3. L’IA, une opportunité ?
La production créative à haute intensité a toujours été historiquement un pain point dans les organisations. Et les raisons sont nombreuses : process de production long avec des allers-retours avec le légal ; identification uniquement comme un centre de coût ; des brand books qui changent régulièrement et justifient de retravailler l’ensemble des assets…
Seulement, avec la démocratisation de l’IA générative, va-t-on assister à l’émergence d’un nouveau paradigme créatif ? Plusieurs signaux faibles sont intéressants :
– C’est déjà une bonne façon de casser les barrières à l’entrée, permettant aux petites structures de produire à peu de frais quelques assets avec en sous-main le risque d’aboutir à l’uniformisation créative. Avec des prompts qui se rassemblent et des livrables qui se confondent. Forrester révèle que 2/3 des marketeurs utilisent les moteurs LLM aujourd’hui pour de la production créative.
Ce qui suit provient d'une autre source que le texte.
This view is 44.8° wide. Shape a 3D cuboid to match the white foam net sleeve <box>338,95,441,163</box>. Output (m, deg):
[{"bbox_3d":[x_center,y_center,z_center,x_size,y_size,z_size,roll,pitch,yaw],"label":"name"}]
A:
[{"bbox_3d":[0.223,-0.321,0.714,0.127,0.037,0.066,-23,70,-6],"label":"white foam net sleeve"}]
– C’est ensuite une opportunité pour les agences d’automatiser la production des briefs créatifs et la réalisation des premières pistes afin de concentrer l’intensité du travail sur les volets stratégie, pilotage et réalisation. L’IA est ici un outil, au même titre qu’un Excel facilite les calculs.
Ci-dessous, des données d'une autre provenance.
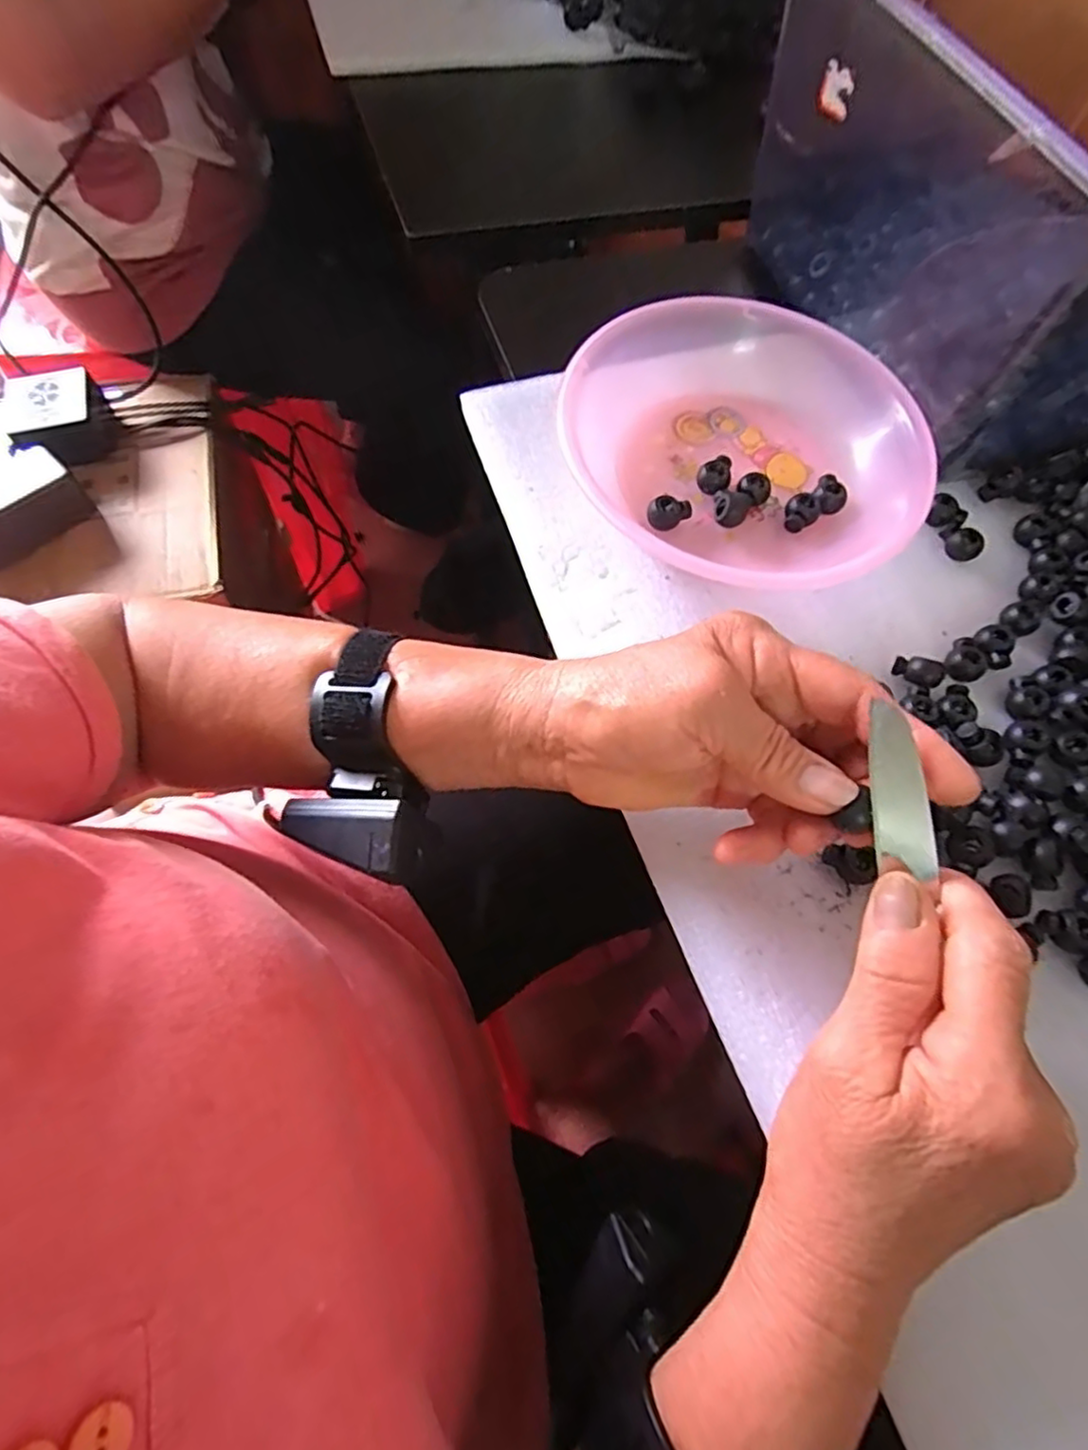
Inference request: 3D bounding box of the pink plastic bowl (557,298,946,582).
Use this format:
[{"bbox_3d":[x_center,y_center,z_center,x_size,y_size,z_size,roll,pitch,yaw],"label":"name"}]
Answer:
[{"bbox_3d":[0.107,-0.149,0.351,0.175,0.039,0.186,1,68,-2],"label":"pink plastic bowl"}]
– C’est également une aubaine pour les régies publicitaires qui embarquent in-house de plus en plus d’outils de production d’assets visuels et vidéos à l’aide de prompts. Google s’est rapidement lancé dans la bataille, suivi par Meta. À la clé : faciliter l’adoption de leurs nouvelles campagnes multi-formats 100% automatisées à l’ensemble des annonceurs. Et ça fonctionne : aujourd’hui Performance Max a un taux d’adoption marché au-dessus de 80%. De quoi monétiser des inventaires qui ne l’étaient pas, autant par réticence sur leur qualité, que par absence d’assets créatifs. (Google vient d’ailleurs d’annoncer aujourd’hui l’intégration de son IA Imagen 3 dans Google Ads pour générer des images lifestyle avec des visages d’adultes réalistes, ndlr)
Et demain, avec la génération d’AI Overviews sur Google en Europe, le virage créatif a de beaux jours devant lui : c’est la sacralisation prochaine du modèle autoporteur de la position zéro.